# EXERCISE AIM
Copy the text of every row below verbatim, leaving out the pictures.

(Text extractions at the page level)
-- Opening Marker --

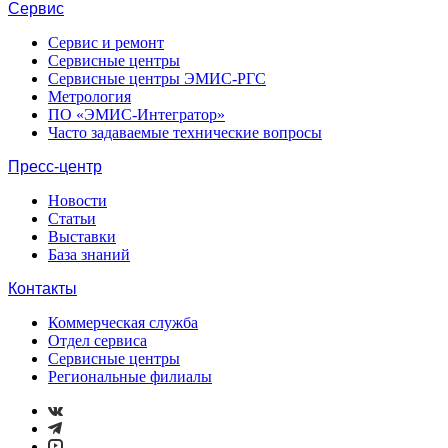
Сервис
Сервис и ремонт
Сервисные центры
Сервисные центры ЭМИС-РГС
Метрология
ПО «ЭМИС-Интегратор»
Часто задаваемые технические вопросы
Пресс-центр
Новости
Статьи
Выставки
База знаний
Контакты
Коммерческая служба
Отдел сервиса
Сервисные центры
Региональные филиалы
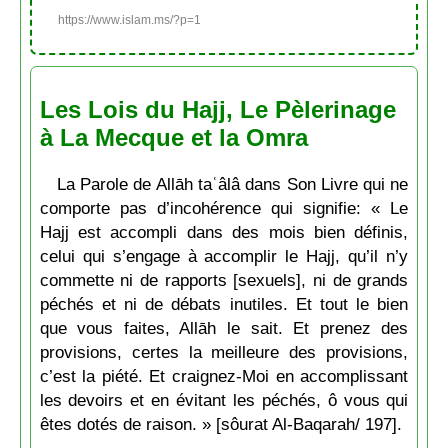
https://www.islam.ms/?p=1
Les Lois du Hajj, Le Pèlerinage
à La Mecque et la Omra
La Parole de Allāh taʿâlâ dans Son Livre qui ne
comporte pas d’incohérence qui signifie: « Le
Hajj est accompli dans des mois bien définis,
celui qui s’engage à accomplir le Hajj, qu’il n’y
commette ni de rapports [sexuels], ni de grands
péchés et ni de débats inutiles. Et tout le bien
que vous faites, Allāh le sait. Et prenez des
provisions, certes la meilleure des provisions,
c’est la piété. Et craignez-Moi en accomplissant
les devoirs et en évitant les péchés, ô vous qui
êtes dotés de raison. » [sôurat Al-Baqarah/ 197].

-- Closing Marker --

# RESPONSE BELOW
Сервис
Сервис и ремонт
Сервисные центры
Сервисные центры ЭМИС-РГС
Метрология
ПО «ЭМИС-Интегратор»
Часто задаваемые технические вопросы
Пресс-центр
Новости
Статьи
Выставки
База знаний
Контакты
Коммерческая служба
Отдел сервиса
Сервисные центры
Региональные филиалы
https://www.islam.ms/?p=1
Les Lois du Hajj, Le Pèlerinage
à La Mecque et la Omra
La Parole de Allāh taʿâlâ dans Son Livre qui ne
comporte pas d’incohérence qui signifie: « Le
Hajj est accompli dans des mois bien définis,
celui qui s’engage à accomplir le Hajj, qu’il n’y
commette ni de rapports [sexuels], ni de grands
péchés et ni de débats inutiles. Et tout le bien
que vous faites, Allāh le sait. Et prenez des
provisions, certes la meilleure des provisions,
c’est la piété. Et craignez-Moi en accomplissant
les devoirs et en évitant les péchés, ô vous qui
êtes dotés de raison. » [sôurat Al-Baqarah/ 197].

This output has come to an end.